At Thanksgiving, it’s our family tradition to share what we’re thankful for before we share a meal. This has helped cultivate gratitude at Thanksgiving. Some years our four girls list two or three items; other years it’s more. But each year, they’re eager to tell us about those things for which they’re most thankful.
“Dorothy, what are you most thankful for?” my husband asked our 4-year-old daughter.
“Jesus, you, and Mommy, and my sisters,” she replied.
Next it was our 7-year-old’s turn. It was no surprise that the two kittens we’d adopted that summer topped her gratitude list.
Thanksgiving is an opportunity for parents to help reinforce and remind kids that it’s important to be grateful daily. It is a time where parents can teach kids how to express that thankfulness to others.
Here are some age-appropriate ideas for using the holiday to cultivate an attitude of gratitude in your children.
Contentment & Gratitude
During the first three years of a child’s life, important emotional and behavioral patterns are formed, says Daniel P. Huerta, Vice President of Parenting and Youth at Focus on the Family. “This stage offers a great opportunity to teach contentment,” he says. “Which is an essential ingredient for gratitude in later years.”
Thanksgiving is a wonderful time to show gratitude, but this cultivation must go beyond one holiday. Start modeling how and when to be grateful daily. You can do this in simple ways. During mealtime prayers, be specific and intentional with your words. As your kids start to speak, allow them to pray before meals as well.
Realize that in frustrating situations, these are opportunities to show young children how to “be content whatever the circumstances” (Philippians 4:11, NIV).

### Material:
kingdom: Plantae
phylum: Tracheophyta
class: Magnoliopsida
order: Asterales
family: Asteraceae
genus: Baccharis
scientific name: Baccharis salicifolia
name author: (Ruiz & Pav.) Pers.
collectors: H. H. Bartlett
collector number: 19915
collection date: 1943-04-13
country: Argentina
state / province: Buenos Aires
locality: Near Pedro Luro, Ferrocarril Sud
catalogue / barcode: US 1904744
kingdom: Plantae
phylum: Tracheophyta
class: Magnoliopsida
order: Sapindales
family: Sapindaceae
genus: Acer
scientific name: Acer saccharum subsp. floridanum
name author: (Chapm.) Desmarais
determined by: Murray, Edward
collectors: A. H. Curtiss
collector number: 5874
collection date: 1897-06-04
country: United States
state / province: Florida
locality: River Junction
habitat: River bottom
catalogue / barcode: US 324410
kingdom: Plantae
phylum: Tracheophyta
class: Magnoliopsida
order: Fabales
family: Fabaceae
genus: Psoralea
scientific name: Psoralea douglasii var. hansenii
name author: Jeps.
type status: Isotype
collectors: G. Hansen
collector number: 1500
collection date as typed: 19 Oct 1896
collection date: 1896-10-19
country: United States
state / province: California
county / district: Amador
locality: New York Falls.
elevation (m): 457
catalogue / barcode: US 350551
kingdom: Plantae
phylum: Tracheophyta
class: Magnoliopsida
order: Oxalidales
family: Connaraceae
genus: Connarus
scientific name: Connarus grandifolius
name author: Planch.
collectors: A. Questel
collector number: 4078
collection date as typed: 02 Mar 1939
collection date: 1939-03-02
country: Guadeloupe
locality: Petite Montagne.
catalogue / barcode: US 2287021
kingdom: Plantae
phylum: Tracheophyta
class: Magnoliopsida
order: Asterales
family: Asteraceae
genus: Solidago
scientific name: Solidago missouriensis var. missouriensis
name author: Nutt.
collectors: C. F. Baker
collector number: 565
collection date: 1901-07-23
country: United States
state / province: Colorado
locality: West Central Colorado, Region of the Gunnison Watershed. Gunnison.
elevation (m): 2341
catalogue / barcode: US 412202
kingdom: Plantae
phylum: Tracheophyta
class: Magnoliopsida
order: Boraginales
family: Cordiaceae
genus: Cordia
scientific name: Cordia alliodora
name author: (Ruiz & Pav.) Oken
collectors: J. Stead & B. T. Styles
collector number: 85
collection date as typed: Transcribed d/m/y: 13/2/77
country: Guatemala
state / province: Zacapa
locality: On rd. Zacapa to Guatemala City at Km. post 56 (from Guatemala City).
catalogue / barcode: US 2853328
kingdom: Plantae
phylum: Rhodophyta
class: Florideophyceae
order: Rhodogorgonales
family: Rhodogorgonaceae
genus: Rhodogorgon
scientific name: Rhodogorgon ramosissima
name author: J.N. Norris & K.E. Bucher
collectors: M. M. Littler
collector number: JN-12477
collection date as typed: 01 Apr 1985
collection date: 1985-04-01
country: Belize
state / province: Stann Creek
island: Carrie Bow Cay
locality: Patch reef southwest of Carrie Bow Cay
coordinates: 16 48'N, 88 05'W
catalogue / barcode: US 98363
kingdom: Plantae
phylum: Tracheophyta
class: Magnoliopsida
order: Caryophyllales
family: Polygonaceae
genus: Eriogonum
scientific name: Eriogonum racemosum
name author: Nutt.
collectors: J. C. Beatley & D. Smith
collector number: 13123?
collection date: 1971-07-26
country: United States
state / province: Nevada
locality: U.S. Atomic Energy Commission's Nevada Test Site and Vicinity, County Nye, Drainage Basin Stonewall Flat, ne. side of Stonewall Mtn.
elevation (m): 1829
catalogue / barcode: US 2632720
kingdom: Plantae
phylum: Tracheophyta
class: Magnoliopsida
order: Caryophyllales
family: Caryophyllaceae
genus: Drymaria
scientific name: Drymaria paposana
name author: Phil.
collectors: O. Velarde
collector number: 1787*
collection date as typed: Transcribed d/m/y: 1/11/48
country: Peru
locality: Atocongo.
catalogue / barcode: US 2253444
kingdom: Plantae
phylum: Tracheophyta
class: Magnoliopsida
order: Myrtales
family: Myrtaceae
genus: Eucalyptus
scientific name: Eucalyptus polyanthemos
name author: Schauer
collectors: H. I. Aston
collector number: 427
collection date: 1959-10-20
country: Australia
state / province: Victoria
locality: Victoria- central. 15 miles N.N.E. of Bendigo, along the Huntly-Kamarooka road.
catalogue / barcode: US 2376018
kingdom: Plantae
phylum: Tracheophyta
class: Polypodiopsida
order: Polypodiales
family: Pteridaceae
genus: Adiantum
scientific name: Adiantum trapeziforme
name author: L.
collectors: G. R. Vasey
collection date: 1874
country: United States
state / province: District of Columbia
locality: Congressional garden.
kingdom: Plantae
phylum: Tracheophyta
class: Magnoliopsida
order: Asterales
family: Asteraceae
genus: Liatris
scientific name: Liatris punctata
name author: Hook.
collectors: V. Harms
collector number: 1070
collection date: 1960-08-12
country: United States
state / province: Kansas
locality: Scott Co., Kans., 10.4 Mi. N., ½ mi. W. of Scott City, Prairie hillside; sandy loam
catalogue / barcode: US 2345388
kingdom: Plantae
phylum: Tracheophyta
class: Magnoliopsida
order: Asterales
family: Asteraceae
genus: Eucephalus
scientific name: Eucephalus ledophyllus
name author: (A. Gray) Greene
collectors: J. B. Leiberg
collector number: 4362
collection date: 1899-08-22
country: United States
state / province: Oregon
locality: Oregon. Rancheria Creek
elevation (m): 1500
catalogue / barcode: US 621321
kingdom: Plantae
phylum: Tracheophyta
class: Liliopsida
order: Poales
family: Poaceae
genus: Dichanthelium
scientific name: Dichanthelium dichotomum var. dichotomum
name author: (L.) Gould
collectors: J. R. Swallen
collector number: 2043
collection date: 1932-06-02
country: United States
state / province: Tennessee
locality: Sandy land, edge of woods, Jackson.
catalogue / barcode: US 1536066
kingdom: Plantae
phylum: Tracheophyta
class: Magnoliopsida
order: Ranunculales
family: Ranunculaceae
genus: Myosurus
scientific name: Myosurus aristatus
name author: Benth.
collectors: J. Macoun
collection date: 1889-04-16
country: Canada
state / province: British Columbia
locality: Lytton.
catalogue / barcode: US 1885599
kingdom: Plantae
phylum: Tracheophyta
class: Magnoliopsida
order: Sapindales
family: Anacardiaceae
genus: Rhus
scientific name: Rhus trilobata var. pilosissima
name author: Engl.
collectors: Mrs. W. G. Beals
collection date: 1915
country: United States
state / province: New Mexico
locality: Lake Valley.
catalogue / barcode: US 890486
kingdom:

### Stated goal A:
Decide whether each statement below agrees with the article on cultivating gratitude at Thanksgiving. Answer yes or no for each, and quote the exact words of the article that settle it.
(i) Dorothy is the family's 7-year-old daughter.
(ii) The two kittens adopted that summer topped the 7-year-old's gratitude list.
(iii) According to Huerta, important emotional and behavioral patterns are formed during the first five years of a child's life.
### Stated goal B:
Write the next part of the article on cultivating gratitude at Thanksgiving, picking up after its final sentence.

### Written reply A:
(i) No: "my husband asked our 4-year-old daughter"
(ii) Yes: "the two kittens we’d adopted that summer topped her gratitude list"
(iii) No: "During the first three years of a child’s life, important emotional and behavioral patterns are formed"

### Written reply B:
Gratitude can be difficult for kids who are 4 to 7 to feel and practice. “They have learned that things, food and attention can trigger immediate feelings,” Huerta says. This is when parents can teach children the importance of serving others. Huerta continues, “Kids love the response of gratitude from adults and other kids when they have served. Help them recognize how it feels when other people are grateful.”
Ways to Give Back
One way to do this on Thanksgiving is to find tasks your children view as fun and help them use those for the benefit of others. If your children love to draw, ask them to create place cards for the table. You can invite them to help prepare their favorite dishes. This teaches children that serving others feels good, it also helps them show gratitude when they are served on Thanksgiving day.
If there is a local ministry where you can serve meals as a family, go with your children and give back to the community.
Eight- to 12-year-olds are the easiest age group to teach about gratitude because they are able to think more logically. According to Huerta he says, “At this stage, you are teaching the child awareness as an essential component to gratitude”. To help your kids be more grateful, you can show them how much need there is in their community. Huerta says. This helps them better understand and appreciate the value of what they have.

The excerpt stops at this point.